Here’s a video I took of my favourite (yes I said favourite) protozoa, called Vorticella, at work in a soil sample. The quality of the video isn’t great but it’s about as good as it gets when you’re holding an iPhone up against a microscope.

Isn’t it cool though? This creature is made up of ONE single cell, yet it is so complex! In the video you can see little bits flowing towards the mouth. It has all these tiny hairs around the opening which flow in a way that creates a vortex and draws material towards it. These are super fun to watch and after five years I still get excited every time I see one. In a water sample I once saw a colony of over 300 and yes, I went around telling everyone in the biology department to come look at it.

Anyway, you can see that these microscope images have a bright white background. The organisms are clear. There are big blobby things and weird abstract shapes, and basically nobody knows what any of this stuff is when they look at it for the first time. I can see why it’s hard to connect what you see in the microscope with what you imagine it looks like in the soil. For most people, soil is just dirt. It’s just dirt and worms. These images are bright white, lively, clean looking, and rather abstract. People can easily dig in the soil and find earthworms, mites, and beetles, but since these other creatures are invisible to the naked eye, it can be hard to wrap your head around the fact that they are in there too.

So I’ve decided to start a series of paintings that attempt to visualize microscopic soil life in context. How might a protozoa look from the perspective of a fellow protozoa? How might these animals look if they could be captured with a regular camera in their natural habitat, rather than isolated under blinding white lights in the microscope?

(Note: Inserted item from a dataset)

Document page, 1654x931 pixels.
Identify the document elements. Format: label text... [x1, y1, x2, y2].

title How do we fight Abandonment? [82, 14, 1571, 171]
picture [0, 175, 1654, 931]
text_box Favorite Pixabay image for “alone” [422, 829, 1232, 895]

Here is the first painting in the series and I am very curious to find out how people will react to these. It was very difficult to avoid making the picture look dark and muddy, since that is exactly the environment I’m trying to depict… and many of these creatures appear transparent in the microscope, so adding solidness and colour was quite challenging as well.


I’m hoping that this series will help people connect what they see in the microscope with what they are used to seeing as soil, and give them a better appreciation of these important and fascinating creatures.